SIC SEMPRIS TYRANNIS
Sic Sempris Tyrannis -- Thus perish all tyrants! My first response at the news of Saddam's capture was to check out coverage in the English-version Aljazeera, which ran basically the same straight-forward account that is circulating through dozens (probably hundreds) of other newspapers. Far more interesting is an article entitled "Early Analysis". Of course, the Iraqi Governing Council has stated,"With the arrest of Saddam the financial resources feeding terrorists have been destroyed and his arrest will put an end to terrorist acts in Iraq." I put more stock in the analysis of Toby Dodge, analyst at Warwick University and International Institute for Strategic Studies, UK:"It's a huge coup and most Iraqis will be celebrating the capture of this tyrant. But it's not as clear-cut as that. The insurgency has grown well beyond Saddam's control or even influence. There are 15 to 30 groups that have no direct contact, financially or strategically, with Saddam Hussein. His capture gives the United States a window of opportunity. If they redouble their efforts and increase their troop commitment, they could contain or even roll back the insurgency. But the temptation of Bush, facing a re-election campaign, will be to call this victory and cut and run.

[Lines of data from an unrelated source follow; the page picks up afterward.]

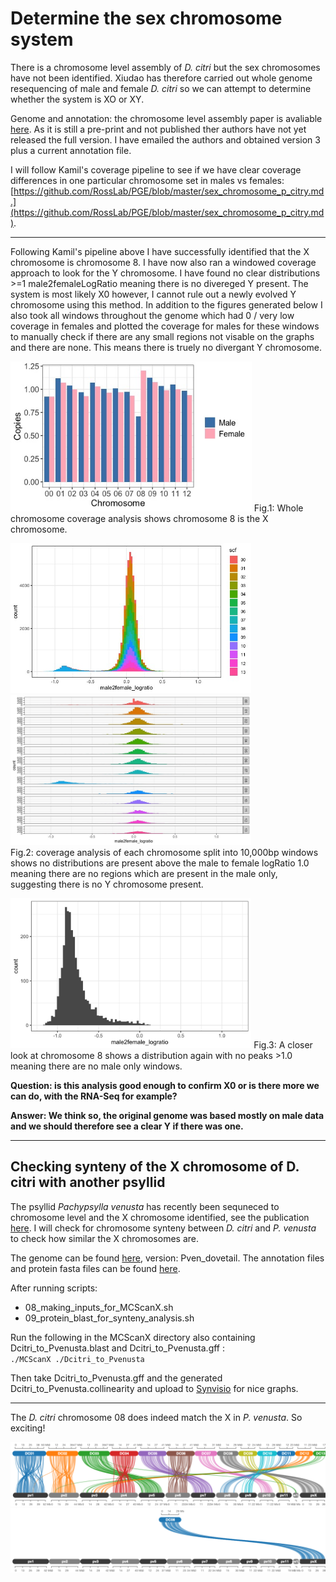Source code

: # Determine the sex chromosome system

There is a chromosome level assembly of *D. citri* but the sex chromosomes have not been identified. Xiudao has therefore carried out whole genome resequencing of male and female *D. citri* so we can attempt to determine whether the system is XO or XY.

Genome and annotation: the chromosome level assembly paper is avaliable [here](https://www.biorxiv.org/content/10.1101/869685v1). As it is still a pre-print and not published ther authors have not yet released the full version. I have emailed the authors and obtained version 3 plus a current annotation file.

I will follow Kamil's coverage pipeline to see if we have clear coverage differences in one particular chromosome set in males vs females: [https://github.com/RossLab/PGE/blob/master/sex_chromosome_p_citry.md.](https://github.com/RossLab/PGE/blob/master/sex_chromosome_p_citry.md).

---

Following Kamil's pipeline above I have successfully identified that the X chromosome is chromosome 8. I have now also ran a windowed coverage approach to look for the Y chromosome. I have found no clear distributions >=1 male2femaleLogRatio meaning there is no divereged Y present. The system is most likely X0 however, I cannot rule out a newly evolved Y chromosome using this method. In addition to the figures generated below I also took all windows throughout the genome which had 0 / very low coverage in females and plotted the coverage for males for these windows to manually check if there are any small regions not visable on the graphs and there are none. This means there is truely no divergant Y chromosome.

<img src="../images/coverage_plot.jpeg" height="240">
Fig.1: Whole chromosome coverage analysis shows chromosome 8 is the X chromosome.<br/>

<img src="../images/all_chr_distribution.jpeg" height="240"> <img src="../images/per_chr_distribution.jpeg" height="240"> <br/>
Fig.2: coverage analysis of each chromosome split into 10,000bp windows shows no distributions are present above the male to female logRatio 1.0 meaning there are no regions which are present in the male only, suggesting there is no Y chromosome present.<br/>

<img src="../images/08.png" height="240">
Fig.3: A closer look at chromosome 8 shows a distribution again with no peaks >1.0 meaning there are no male only windows. <br/>

**Question: is this analysis good enough to confirm X0 or is there more we can do, with the RNA-Seq for example?**

**Answer: We think so, the original genome was based mostly on male data and we should therefore see a clear Y if there was one.**

---

## Checking synteny of the X chromosome of D. citri with another psyllid

The psyllid *Pachypsylla venusta* has recently been sequneced to chromosome level and the X chromosome identified, see the publication [here](https://academic.oup.com/mbe/article/37/8/2357/5820017). I will check for chromosome synteny between *D. citri* and *P. venusta* to check how similar the X chromosomes are.

The genome can be found [here](https://www.ncbi.nlm.nih.gov/genome/?term=txid38123[orgn]), version: Pven_dovetail. The annotation files and protein fasta files can be found [here](https://github.com/lyy005/Psyllid_chromosome_assembly/tree/master/step0_genome_annotation_files). 

After running scripts:<br/>
- 08_making_inputs_for_MCScanX.sh
- 09_protein_blast_for_synteny_analysis.sh

Run the following in the MCScanX directory also containing Dcitri_to_Pvenusta.blast and Dcitri_to_Pvenusta.gff  :<br/>
`./MCScanX ./Dcitri_to_Pvenusta`

Then take Dcitri_to_Pvenusta.gff and the generated Dcitri_to_Pvenusta.collinearity and upload to [Synvisio](https://synvisio.github.io/#/Upload) for nice graphs.

---

The *D. citri* chromosome 08 does indeed match the X in *P. venusta*. So exciting! 

<img src="../images/synvisio-export-PNG-kfp9xsrn.png">

<img src="../images/synvisio-export-PNG-kfp9x4bg.png">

That would be a disaster for Iraq, for the Middle East and for the strategic interests of the United States in the region and beyond."
The Jerusalem Post reports"Iraqi governing council members described Saddam Hussein as 'unrepentant, defiant and sarcastic' about the Iraqi people at a news conference transmitted live on nearly all broadcast channels worldwide....Earlier, Chalabi told the Pentagon-funded Al-Iraqiya TV station, 'Saddam will stand a public trial so that the Iraqi people will know his crimes.' Chalabi is a leading member of the U.S.-appointed council who has close links to the U.S. administration of President George W. Bush." It seems clear that Saddam will be tried in Iraq by the US-dominated Governing Council (or, rather, its judicial creation -- the special tribunal established last week to try top members of the Saddam government for crimes against humanity.) But a question hangs as to whether there will be a"World trial" as well. The latter would be a risky venture for the US because that trial could not be easily controlled, especially if France, Germany or Russia were prominent players. article in JP may explain why there is a comparatively muted reaction from the Arab press at this point:"Many in the Arab world greeted news of Iraqi leader Saddam Hussein's capture with disbelief. Then, when it became official, emotions ranged from joy, to hunger for revenge against the tyrant, to sadness that an Arab leader - even Saddam - should come to such a tawdry end." It may take awhile for reactions to sink in and settle...tho' with the situation so fluid, reactions may have erupted before I post this entry. Certainly, the Palestinians know where they stand: Saddam's arrest is bad news for them.